During His ministry, when some of Jesus' followers took issue with His teachings and left, He asked those closest to Him if they too wanted to leave. Peter spoke for the others when he said, "Lord, to whom shall we go? You have the words of eternal life. Also we have come to believe and know that You are the Christ, the Son of the living God" (John 6:68-69).
One of the most powerful evidences that Jesus lived, died, and rose from the dead is the changed lives of His disciples, from those of the first century to those in the present time.
To know Jesus from history is to know Him from afar. It is only to know "about" Him rather than to actually "know" Him. Do you know Jesus? Would you like to learn how you can know Jesus as your Lord and Savior?

2. Its Book is Reliable
The Bible was written in three different languages over a period of about 1,500 years by 40 different authors from every walk of life - kings, peasants, philosophers, fishermen, poets, statesmen scholars, and tax collectors. The book on which the Christian faith rests tells one single story that begins with creation and concludes on the threshold of eternity. The integrity of its historical and geographical record is supported by archeology. The accuracy with which it has been copied and handed down to us has been confirmed by the Dead Sea Scrolls of Qumran, which brought the world manuscripts 1000 years older than any others previously in existence.
The subject matter of the Bible includes many topics, some that are controversial, and others that are not. Yet, the biblical authors spoke with continuity and harmony from Genesis to Revelation, telling one unfolding story: "God's redemption of man."

3. Its Claim
The first Christians were not driven by political motivations or religious dissent, they spoke of Jesus life, death, burial, and resurrections because they were witnesses. They risked their lives to tell the world that with their own eyes they had seen an innocent man die and then miraculously walk among them 3 days later (Acts 5:17-42). Their argument was very concrete. Jesus was crucified under the Roman governor Pontius Pilate. His body was buried and sealed in a borrowed tomb. Guards were posted to prevent grave tampering. Yet after 3 days the tomb was empty, and witnesses were risking their lives to declare that He was alive.
These Christ-followers went even further in their effort to make it clear, that their faith is not based on myth or legend. The Apostle Peter speaks of them, "We did not follow cleverly invented stories when we told you about the power and the coming of our Lord Jesus Christ, but we were eyewitnesses of his majesty" (2 Peter 1:16).

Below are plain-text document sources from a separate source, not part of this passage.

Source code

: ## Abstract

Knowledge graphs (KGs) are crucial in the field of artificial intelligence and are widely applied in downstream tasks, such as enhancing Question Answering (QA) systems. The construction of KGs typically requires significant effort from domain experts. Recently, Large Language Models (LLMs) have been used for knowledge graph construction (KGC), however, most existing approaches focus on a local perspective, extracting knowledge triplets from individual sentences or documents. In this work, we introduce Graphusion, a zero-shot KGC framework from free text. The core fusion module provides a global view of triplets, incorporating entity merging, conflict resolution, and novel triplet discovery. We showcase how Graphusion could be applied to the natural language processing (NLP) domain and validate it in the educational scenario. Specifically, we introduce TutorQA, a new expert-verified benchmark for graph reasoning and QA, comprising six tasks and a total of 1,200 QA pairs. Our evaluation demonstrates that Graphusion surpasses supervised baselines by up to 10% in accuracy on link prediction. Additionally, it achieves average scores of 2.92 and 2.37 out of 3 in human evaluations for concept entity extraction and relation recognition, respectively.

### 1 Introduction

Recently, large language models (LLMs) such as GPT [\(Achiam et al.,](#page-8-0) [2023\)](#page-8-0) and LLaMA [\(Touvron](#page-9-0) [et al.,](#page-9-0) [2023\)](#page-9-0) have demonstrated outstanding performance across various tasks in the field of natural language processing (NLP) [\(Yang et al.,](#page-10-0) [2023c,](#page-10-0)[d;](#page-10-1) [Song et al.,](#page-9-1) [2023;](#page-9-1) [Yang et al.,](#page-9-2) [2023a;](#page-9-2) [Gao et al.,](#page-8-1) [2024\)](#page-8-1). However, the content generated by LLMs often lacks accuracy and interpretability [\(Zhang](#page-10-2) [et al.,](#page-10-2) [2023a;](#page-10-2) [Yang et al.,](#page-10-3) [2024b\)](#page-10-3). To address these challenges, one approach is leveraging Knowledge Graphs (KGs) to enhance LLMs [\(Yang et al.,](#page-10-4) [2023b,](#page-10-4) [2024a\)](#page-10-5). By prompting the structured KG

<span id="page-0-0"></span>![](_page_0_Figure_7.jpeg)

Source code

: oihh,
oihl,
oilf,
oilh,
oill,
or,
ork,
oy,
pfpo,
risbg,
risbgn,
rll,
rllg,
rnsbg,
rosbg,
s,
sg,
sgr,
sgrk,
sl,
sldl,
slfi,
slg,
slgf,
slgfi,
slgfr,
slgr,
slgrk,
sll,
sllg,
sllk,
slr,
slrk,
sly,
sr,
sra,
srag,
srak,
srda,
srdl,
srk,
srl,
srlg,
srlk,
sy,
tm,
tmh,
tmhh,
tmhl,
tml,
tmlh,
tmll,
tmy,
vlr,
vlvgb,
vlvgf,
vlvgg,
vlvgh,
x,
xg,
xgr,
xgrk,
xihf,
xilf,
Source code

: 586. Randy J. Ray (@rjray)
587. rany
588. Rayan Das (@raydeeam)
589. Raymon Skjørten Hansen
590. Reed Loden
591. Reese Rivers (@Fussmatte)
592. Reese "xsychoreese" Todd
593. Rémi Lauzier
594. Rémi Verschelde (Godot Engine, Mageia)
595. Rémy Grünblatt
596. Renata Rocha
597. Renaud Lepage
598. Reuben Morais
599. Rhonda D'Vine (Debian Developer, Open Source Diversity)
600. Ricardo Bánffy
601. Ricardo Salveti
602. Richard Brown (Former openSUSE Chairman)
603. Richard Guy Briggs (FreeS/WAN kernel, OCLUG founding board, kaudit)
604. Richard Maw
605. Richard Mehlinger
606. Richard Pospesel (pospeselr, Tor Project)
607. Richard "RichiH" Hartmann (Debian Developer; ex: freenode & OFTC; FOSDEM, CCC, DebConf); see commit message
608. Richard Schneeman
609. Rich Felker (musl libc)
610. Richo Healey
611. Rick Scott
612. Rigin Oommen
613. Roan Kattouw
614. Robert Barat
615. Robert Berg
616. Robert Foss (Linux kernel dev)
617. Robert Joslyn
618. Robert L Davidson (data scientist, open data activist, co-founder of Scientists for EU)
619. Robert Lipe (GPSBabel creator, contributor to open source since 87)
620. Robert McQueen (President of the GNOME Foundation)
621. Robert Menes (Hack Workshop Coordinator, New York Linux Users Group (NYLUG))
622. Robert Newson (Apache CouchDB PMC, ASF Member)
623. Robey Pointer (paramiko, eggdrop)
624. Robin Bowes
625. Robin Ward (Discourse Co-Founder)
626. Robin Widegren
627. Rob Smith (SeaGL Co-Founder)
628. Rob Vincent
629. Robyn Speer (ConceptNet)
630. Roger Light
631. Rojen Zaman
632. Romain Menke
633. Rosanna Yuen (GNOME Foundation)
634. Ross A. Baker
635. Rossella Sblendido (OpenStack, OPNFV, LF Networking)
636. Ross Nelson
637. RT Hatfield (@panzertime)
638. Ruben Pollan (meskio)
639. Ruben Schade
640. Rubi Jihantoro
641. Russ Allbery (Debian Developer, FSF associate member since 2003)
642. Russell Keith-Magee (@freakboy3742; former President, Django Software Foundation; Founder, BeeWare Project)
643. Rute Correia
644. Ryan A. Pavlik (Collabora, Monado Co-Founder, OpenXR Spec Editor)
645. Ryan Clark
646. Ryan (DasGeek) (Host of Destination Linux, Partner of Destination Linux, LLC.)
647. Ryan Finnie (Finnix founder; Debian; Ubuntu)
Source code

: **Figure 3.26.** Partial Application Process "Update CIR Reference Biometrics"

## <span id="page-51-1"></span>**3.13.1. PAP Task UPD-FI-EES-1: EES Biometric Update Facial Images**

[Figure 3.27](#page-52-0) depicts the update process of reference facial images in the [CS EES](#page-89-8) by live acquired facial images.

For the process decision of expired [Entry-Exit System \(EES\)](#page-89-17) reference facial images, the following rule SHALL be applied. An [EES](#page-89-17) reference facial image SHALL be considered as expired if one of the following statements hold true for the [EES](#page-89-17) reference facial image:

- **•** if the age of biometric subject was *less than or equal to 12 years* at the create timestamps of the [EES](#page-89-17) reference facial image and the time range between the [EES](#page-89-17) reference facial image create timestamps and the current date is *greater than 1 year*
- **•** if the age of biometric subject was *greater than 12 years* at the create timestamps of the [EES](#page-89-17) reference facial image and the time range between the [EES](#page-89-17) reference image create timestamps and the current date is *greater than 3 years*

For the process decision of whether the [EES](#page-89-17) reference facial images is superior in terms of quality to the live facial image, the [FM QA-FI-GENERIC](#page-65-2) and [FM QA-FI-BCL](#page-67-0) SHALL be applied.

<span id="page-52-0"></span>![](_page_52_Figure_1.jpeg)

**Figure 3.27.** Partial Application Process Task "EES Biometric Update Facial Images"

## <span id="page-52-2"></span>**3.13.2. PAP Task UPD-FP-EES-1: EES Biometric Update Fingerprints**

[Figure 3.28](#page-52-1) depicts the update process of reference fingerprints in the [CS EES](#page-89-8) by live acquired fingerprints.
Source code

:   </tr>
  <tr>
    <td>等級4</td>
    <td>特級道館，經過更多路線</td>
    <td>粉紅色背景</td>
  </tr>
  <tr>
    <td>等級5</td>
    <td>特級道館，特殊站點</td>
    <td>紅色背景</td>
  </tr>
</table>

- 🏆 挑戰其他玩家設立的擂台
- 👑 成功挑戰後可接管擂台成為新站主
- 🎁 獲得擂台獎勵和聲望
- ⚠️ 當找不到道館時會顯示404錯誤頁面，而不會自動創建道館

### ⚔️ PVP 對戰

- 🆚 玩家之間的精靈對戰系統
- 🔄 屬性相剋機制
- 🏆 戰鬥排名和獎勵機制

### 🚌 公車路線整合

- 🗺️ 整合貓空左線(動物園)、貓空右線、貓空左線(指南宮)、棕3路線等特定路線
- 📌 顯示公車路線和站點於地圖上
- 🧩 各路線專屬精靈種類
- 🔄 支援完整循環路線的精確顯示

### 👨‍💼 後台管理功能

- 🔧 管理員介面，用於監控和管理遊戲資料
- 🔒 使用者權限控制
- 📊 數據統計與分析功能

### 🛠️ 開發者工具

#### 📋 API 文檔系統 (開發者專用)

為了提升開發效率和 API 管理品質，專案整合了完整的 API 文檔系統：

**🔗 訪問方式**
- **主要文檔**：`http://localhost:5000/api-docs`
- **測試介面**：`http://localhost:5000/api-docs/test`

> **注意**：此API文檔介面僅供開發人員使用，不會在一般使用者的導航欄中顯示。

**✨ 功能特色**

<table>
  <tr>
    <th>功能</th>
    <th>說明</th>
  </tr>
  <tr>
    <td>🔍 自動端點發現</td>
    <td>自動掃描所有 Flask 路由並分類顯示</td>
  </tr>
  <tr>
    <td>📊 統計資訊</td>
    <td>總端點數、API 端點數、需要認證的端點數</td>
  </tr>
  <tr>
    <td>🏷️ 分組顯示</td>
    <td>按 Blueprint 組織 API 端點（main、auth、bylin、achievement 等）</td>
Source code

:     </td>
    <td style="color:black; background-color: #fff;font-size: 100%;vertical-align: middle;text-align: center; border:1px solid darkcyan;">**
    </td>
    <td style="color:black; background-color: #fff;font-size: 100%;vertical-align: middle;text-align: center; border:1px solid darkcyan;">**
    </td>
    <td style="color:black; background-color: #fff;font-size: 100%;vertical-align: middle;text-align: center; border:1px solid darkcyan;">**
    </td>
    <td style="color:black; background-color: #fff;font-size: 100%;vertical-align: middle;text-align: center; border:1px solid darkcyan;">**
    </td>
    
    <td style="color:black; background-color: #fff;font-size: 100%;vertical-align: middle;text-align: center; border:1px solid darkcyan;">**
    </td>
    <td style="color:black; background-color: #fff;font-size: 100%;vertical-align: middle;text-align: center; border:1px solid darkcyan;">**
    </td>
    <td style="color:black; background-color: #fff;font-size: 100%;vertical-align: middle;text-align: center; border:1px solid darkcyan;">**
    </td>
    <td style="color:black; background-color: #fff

4. Its Impact on the World
A carpenter rabbi from Nazareth changed the world. Calendars and dated documents bear silent witness to His birth. From rooftops, necklaces, and earrings, the sign of the cross bears visual witness to His death. The Western world-view, which provided a basis for social morality, scientific methodology, and a work ethic that fueled industry, had roots in basic Christian values. Social relief agencies, whether in the West or East, are not fueled by the values of Hinduism, Buddhism, atheism, or secular agnosticism, but by the direct or residual values of the Bible and the Christian faith..

5. Its Offer of Grace
No other religious system offers everlasting life as a gift to those who trust One who has overcome death for them. The salvation Christ offers does not depend on what we have done for Him, but on our acceptance of what He has done for us. Instead of moral and religious effort, this salvation requires a helpless admission of our sins. Instead of personal accomplishments of faith, it requires confession of failure. Unlike all other options of faith, Christ asks us to follow Him -- not to merit salvation but as an expression of gratitude, love, and confidence in the One who has saved us (Ephesians 2:8-10).